Strategies for audit analysis

Event failure

The audit records that indicate that an attempted database server operation failed are particularly important in audit analysis. The audit record can indicate, for example, that a user is attempting to give sensitive data to another user who does not have the correct UNIX™ permissions or Windows™ access privileges to access the data.

Event success

Failed operations are the most common indicators of a security problem in the audit trail. Somewhat harder to find, but of equal security importance, is any successful but unusual activity for a particular user.

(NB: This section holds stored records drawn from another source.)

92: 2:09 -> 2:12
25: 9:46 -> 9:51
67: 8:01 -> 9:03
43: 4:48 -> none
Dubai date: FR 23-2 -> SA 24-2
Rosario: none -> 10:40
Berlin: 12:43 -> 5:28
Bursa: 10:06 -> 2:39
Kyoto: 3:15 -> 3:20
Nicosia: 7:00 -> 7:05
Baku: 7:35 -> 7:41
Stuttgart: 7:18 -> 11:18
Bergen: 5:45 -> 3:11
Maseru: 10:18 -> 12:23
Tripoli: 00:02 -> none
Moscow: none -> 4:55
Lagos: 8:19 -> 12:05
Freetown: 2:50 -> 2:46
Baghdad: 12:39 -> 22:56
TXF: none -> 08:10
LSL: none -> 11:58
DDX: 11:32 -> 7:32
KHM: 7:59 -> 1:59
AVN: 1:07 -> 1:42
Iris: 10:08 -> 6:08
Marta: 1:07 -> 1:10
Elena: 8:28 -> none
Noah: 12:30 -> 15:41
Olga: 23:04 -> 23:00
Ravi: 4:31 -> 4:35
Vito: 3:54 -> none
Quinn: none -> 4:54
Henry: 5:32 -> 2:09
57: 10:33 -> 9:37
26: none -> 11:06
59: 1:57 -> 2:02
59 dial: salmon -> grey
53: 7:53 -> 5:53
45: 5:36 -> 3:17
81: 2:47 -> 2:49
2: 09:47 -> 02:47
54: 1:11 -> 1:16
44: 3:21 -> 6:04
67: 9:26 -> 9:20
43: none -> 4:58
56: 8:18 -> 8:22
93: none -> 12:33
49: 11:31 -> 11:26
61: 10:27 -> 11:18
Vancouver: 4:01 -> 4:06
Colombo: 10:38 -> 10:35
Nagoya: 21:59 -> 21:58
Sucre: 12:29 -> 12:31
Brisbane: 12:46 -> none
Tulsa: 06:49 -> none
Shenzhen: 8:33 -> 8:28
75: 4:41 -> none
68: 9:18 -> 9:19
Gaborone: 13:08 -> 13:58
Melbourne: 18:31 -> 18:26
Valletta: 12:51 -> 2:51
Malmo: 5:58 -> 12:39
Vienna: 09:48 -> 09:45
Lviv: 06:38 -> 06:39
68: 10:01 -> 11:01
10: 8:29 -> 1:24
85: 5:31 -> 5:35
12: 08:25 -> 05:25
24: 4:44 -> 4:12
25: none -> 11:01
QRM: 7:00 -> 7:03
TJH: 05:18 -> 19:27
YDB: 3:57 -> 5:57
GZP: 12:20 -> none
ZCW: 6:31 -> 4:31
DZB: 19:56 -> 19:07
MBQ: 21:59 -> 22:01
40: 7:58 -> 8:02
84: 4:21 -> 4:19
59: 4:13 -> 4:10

For example, a user who repeatedly creates and drops databases might be attempting to discover and exploit a covert channel to relay sensitive information to an unauthorized process or individual. Watch for a marked increase in the occurrence of database server events that would typically occur infrequently during normal database server use.

Perhaps a particular user who has never granted privileges suddenly shows a great deal of activity in this area, or perhaps a user who has never written large amounts of data into a database begins to generate hundreds of new records. You must determine the extent of the abnormalities (for example, the number of objects that this user accessed) and the possible severity of the compromise (for example, the importance of the accessed objects).

Insider attack

An insider attack occurs when an authorized user with malicious intent obtains sensitive information and discloses it to unauthorized users. An unscrupulous user of this sort might not exhibit immediately recognizable signs of system misuse. Auditing is a countermeasure for this threat. Careful auditing might point out an attack in progress or provide evidence that a specific individual accessed the disclosed information.

Browsing

Users who search through stored data to locate or acquire information without legitimate requirement are browsing. Browsers do not necessarily know of the existence or format of the information for which they are looking. Browsers usually perform a large number of similar queries, many of which might fail because of insufficient privileges. Auditing is a countermeasure for this threat. The behavior pattern makes browsers relatively easy to identify in the audit trail.

Aggregation

An aggregate is an accumulation of information that results from a collection of queries. An aggregate becomes a security threat when it comprises queries to objects that have little significance themselves but as a whole provide information that is considered more important than any component piece. The higher sensitivity of the aggregate results from the sensitivity of the associations among the individual pieces. Auditing is a countermeasure for this threat. As with browsing, careful auditing might point out an attack in progress or provide evidence that a specific individual accumulated the disclosed information.